Render the lines of the listing below as a JSON list of strings, one string per line and blank lines omitted, starting at the first line and ending at the line containing "2: (63, 489)", both included.

──────── SUPPLIED MATERIAL

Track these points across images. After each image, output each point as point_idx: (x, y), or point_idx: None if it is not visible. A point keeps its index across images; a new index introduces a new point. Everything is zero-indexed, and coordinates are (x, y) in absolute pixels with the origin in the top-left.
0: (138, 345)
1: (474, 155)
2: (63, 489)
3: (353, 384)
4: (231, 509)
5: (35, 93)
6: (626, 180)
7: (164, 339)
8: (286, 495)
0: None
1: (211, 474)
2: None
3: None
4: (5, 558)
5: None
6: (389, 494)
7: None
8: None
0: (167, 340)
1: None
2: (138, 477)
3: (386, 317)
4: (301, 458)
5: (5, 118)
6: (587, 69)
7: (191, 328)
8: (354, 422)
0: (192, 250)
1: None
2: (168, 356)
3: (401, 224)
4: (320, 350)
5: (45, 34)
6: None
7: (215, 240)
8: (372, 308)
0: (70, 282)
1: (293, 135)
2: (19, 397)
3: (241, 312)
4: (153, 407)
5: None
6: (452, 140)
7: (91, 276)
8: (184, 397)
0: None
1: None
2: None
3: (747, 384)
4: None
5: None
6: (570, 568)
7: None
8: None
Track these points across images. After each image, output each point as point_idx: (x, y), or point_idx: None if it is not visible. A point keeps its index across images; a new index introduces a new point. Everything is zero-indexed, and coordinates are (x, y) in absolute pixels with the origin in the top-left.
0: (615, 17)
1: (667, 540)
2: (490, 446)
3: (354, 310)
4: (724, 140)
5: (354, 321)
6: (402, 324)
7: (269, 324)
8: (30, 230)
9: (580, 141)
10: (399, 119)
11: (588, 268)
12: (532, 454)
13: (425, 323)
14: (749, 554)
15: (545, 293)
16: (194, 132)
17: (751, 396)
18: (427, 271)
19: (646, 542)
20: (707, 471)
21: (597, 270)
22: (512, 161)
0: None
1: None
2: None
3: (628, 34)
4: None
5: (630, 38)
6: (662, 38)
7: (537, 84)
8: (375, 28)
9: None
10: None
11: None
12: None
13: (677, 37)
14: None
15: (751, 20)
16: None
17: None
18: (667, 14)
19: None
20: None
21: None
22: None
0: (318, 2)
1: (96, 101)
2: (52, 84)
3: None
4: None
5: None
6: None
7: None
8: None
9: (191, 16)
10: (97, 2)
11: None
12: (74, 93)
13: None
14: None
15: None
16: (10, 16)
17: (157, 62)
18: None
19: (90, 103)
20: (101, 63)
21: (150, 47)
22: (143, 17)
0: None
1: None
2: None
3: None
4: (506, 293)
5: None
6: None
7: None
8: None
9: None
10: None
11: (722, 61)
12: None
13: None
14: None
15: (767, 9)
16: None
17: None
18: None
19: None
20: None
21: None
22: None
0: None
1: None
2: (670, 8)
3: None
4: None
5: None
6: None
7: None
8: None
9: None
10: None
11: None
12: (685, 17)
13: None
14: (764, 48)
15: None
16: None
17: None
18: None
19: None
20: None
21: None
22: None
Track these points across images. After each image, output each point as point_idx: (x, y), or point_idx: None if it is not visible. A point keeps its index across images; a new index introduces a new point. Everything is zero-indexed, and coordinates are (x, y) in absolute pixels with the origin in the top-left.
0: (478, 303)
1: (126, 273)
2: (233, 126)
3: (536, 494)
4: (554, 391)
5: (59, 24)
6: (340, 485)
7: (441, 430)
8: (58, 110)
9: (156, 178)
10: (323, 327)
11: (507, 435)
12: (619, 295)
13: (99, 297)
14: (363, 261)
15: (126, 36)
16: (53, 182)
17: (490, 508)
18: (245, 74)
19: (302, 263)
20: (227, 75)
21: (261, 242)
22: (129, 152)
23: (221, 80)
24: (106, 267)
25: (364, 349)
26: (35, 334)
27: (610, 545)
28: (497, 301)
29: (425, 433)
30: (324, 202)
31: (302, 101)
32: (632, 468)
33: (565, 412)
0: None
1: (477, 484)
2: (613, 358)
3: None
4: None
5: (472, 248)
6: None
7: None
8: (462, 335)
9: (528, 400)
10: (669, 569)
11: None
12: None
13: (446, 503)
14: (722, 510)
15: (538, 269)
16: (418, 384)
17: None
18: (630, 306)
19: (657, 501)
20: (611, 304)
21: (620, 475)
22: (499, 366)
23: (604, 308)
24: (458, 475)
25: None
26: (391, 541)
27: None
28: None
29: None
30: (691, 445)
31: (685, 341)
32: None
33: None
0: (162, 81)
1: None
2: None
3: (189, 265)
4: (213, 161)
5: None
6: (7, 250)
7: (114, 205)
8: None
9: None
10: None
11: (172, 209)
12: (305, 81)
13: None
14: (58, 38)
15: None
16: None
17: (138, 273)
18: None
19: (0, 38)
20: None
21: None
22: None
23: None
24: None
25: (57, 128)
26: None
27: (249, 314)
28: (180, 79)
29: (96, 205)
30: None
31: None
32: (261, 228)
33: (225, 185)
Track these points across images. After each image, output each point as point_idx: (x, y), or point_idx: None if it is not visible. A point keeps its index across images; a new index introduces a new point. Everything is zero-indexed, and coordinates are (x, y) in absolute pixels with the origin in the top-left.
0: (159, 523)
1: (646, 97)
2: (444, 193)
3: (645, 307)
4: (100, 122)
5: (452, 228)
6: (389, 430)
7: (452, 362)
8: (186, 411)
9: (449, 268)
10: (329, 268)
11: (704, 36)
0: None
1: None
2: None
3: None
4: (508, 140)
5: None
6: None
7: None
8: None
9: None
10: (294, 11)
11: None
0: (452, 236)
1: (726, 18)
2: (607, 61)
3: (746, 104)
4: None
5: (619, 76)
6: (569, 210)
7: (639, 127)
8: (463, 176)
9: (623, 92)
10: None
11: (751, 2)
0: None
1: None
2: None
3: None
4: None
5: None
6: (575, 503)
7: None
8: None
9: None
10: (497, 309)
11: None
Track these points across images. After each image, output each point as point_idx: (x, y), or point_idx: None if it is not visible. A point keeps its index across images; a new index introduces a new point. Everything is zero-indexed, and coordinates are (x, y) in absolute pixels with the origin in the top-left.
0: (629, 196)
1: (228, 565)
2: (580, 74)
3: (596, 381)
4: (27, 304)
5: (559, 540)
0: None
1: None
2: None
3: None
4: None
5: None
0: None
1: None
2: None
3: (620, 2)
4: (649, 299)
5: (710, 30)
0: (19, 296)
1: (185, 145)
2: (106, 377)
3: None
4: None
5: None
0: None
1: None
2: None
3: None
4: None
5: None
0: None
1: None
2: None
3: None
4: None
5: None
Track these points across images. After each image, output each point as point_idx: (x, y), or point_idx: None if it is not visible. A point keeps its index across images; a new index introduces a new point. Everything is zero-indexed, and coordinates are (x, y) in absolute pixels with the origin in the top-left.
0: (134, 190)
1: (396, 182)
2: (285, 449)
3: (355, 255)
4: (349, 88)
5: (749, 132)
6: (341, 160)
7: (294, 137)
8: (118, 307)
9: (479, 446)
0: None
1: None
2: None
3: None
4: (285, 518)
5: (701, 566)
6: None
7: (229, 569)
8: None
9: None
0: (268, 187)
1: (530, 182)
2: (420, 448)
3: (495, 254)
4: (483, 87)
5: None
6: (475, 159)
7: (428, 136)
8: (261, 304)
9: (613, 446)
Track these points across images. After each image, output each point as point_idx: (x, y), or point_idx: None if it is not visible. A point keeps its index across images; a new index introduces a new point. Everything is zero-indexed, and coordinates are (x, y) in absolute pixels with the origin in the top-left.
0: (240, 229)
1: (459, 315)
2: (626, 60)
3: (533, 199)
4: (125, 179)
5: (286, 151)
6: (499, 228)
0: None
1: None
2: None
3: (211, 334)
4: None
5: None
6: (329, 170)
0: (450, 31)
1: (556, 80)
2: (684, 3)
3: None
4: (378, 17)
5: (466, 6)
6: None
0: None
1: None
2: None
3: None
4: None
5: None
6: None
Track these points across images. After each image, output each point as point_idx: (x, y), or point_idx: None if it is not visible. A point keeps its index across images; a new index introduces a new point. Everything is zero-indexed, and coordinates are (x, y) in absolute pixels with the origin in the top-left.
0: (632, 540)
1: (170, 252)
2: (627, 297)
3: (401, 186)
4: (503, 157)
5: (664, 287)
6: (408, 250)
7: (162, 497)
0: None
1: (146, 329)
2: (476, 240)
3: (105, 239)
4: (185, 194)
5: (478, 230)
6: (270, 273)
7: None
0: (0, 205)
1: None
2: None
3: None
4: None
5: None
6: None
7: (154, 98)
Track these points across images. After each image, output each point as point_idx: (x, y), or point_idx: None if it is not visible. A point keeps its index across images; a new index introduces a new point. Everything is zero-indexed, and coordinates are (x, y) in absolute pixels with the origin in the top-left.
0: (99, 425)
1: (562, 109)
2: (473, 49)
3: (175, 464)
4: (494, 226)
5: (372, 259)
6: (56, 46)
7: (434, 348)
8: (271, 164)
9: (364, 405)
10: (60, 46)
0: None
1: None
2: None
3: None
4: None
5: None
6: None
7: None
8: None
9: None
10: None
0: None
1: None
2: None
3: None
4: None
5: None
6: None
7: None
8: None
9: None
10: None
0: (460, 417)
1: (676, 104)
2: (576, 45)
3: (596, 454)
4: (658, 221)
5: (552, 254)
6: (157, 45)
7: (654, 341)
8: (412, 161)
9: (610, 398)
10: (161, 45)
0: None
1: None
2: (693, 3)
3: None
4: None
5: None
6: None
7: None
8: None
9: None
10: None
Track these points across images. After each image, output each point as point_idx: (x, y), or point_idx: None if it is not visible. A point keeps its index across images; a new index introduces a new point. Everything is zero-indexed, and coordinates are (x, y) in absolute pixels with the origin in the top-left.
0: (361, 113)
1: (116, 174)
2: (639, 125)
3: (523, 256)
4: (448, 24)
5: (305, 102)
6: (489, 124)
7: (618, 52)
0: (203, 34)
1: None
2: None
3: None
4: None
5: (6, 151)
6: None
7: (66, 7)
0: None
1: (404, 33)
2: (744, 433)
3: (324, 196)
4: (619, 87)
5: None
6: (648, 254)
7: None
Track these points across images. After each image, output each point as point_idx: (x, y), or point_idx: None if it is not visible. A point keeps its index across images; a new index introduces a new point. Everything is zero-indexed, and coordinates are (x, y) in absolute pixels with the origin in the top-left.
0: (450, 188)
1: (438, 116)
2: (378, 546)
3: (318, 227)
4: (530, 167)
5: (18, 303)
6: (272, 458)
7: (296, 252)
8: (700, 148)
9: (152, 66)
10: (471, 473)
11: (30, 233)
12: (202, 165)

────────────────

TASK OUTPUT ▸
[
  "Track these points across images. After each image, output each point as point_idx: (x, y), or point_idx: None if it is not visible. A point keeps its index across images; a new index introduces a new point. Everything is zero-indexed, and coordinates are (x, y) in absolute pixels with the origin in the top-left.",
  "0: (138, 345)",
  "1: (474, 155)",
  "2: (63, 489)"
]